[Stored data entries]
---

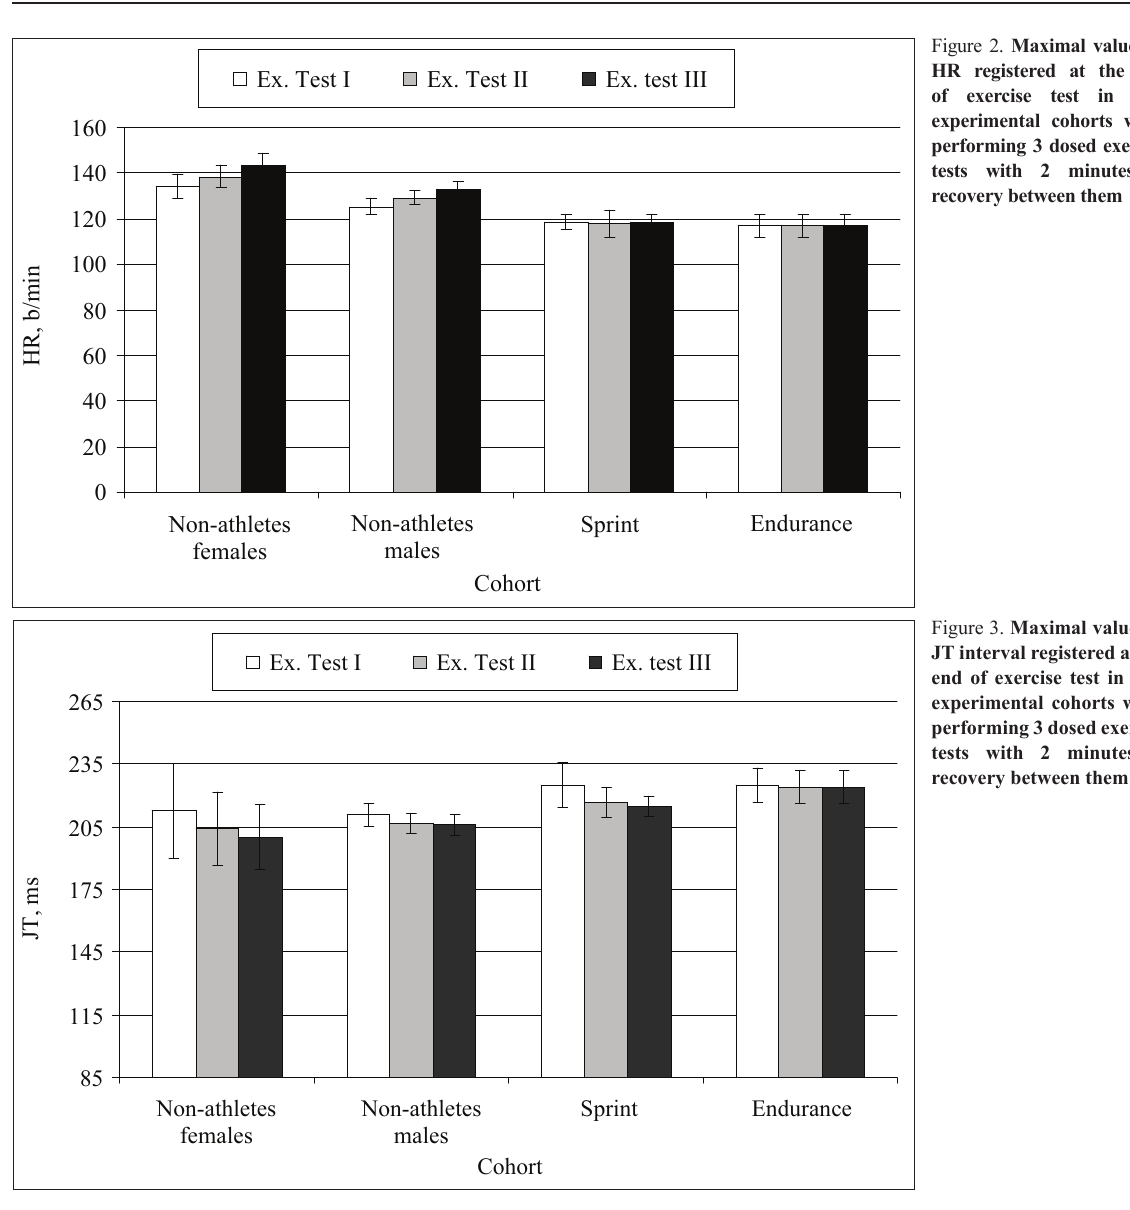
Figure 3. Maximal values of JT interval registered at the end of exercise test in four experimental cohorts while performing 3 dosed exercise tests with 2 minutes of recovery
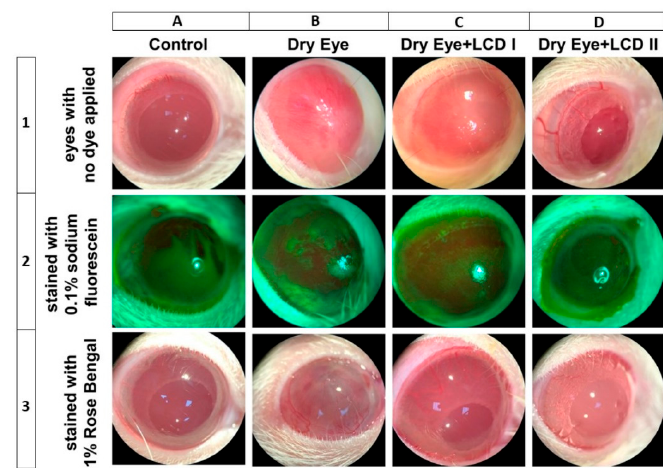
Figure 1. E ff ect of the combination of lutein / zeaxanthin, curcumin, and vitamin D (LCD) on Slit-lamp microscopic images of eyes in benzalkonium chloride (BAC) induced dry eye syndrome in rats. Control: No treatment; Dry Eye: BAC-induced dry eye syndrome; LCD I; Dry Eye + LCD I: BAC-induced dry eye syndrome plus LCD I (100 mg/kg body weight); Dry Eye + LCD II: BAC-induced dry eye syndrome plus LCD II (200 mg/kg body weight). Each representative vertical column contains the images of eyes from di ff erent groups ( n = 7 per group); Horizontal rows respectively from up to down contain images of eyes with no dye applied (upper row, 1), stained with 0.1% sodium fluorescein (middle row, 2) and stained with 1% Rose Bengal (lower row, 3). A normal ocular surface of the rat in the control group is shown in A1. The cornea is transparent and the details of the iris and pupil can be seen behind the cornea. No sign of inflammation and pathologic staining with sodium fluorescein (A2) and Rose Bengal (A3) was observed on the ocular surface of rat eyes belongs to the control group. Slit-lamp microscopy shows us more than 2 mm ciliary hyperemia and vascularized cornea of rat induced by BAC (B1). Iris and pupil are invisible due to the scar and vascularization. Di ff use staining with plaques (B2) and confluent spots (B3) are observed in stained corneas by sodium fluorescein and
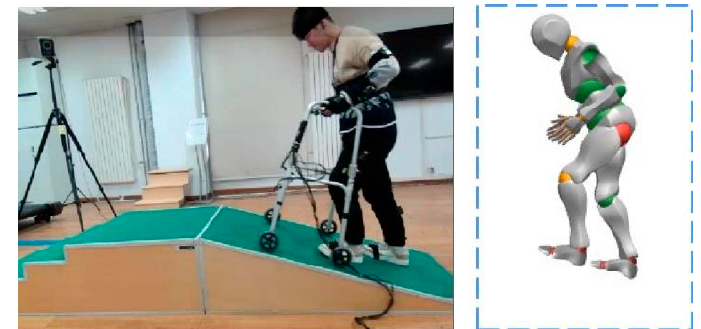
Figure 4. Data acquisition methods for the different experimental tasks.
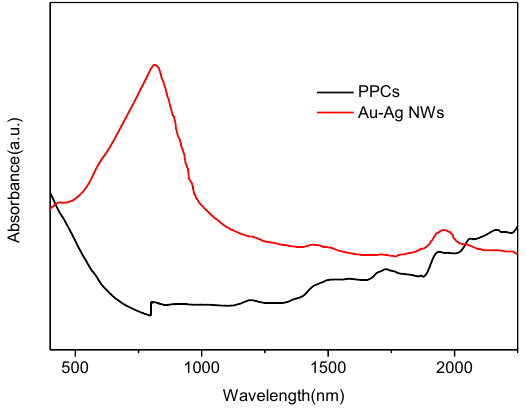
Figure 9. Diffuse reflectance ultraviolet-visible (DRUV-Vis) absorbance spectra of Au-Ag NWs and bare Pichia pastoris cells (PPCs).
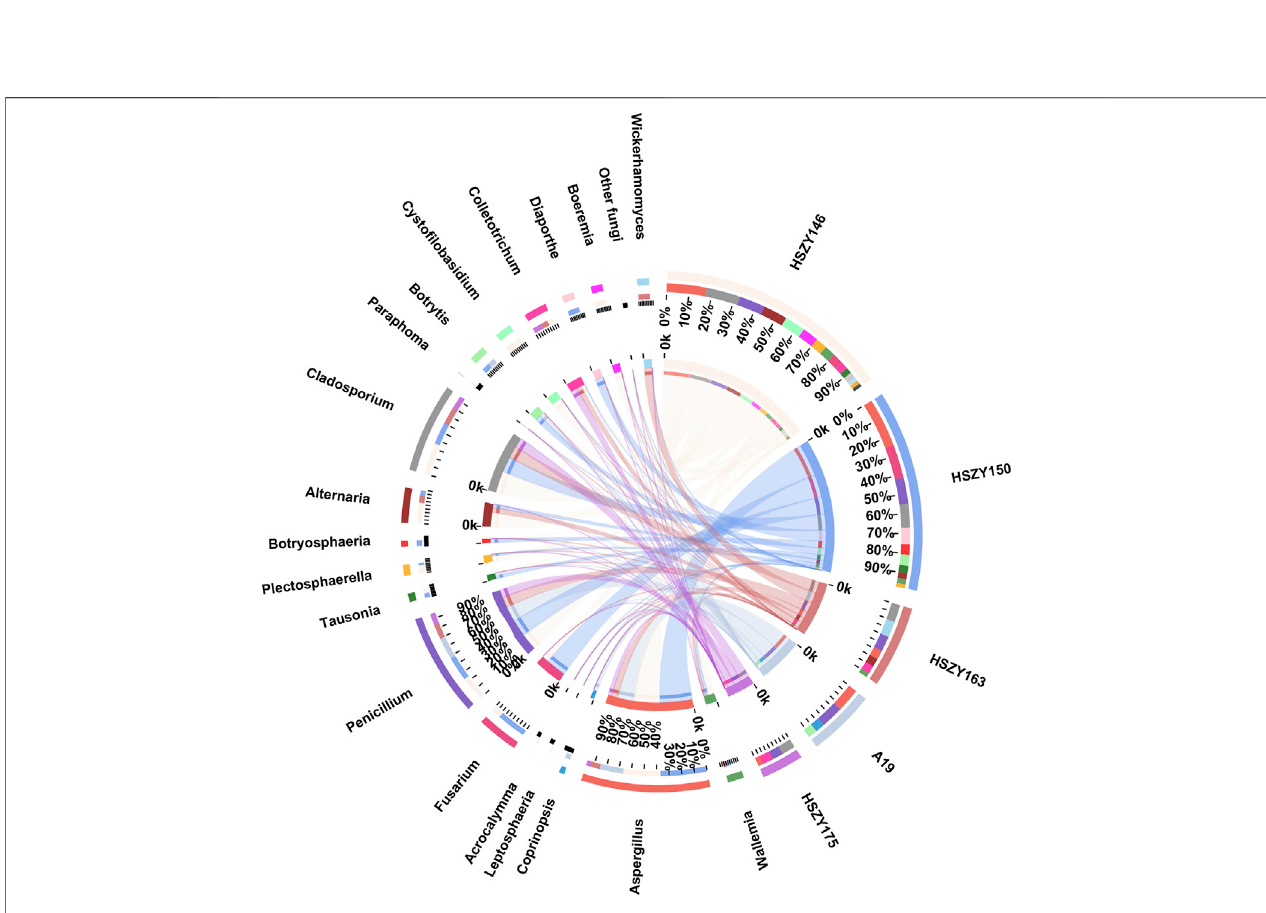
FIGURE 5 | Distribution of the fungi for each sample at the genus level. The data were visualized by Circos. The left half-circle indicates the distribution ratio of species in different samples at the genus level: the outer ribbon represents the species; the inner ribbon represents different groups, and the length represents the sample proportion of a particular genus. The right half-circle indicates the species composition in each sample: the color of the outer ribbon represents samples from different groups; the color of the inner ribbon represents the composition of different species in each sample, and the length of the ribbon represents the relative abundance of the corresponding species (Guo et al.,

---

TASK:
Write the lines out again exactly, beginning at the one containing "Figure 4. Data" and ending with the last line of the entries, but without any pictures.

SOLUTION FOR THIS TASK:
Figure 4. Data acquisition methods for the different experimental tasks.
Figure 9. Diffuse reflectance ultraviolet-visible (DRUV-Vis) absorbance spectra of Au-Ag NWs and bare Pichia pastoris cells (PPCs).
FIGURE 5 | Distribution of the fungi for each sample at the genus level. The data were visualized by Circos. The left half-circle indicates the distribution ratio of species in different samples at the genus level: the outer ribbon represents the species; the inner ribbon represents different groups, and the length represents the sample proportion of a particular genus. The right half-circle indicates the species composition in each sample: the color of the outer ribbon represents samples from different groups; the color of the inner ribbon represents the composition of different species in each sample, and the length of the ribbon represents the relative abundance of the corresponding species (Guo et al.,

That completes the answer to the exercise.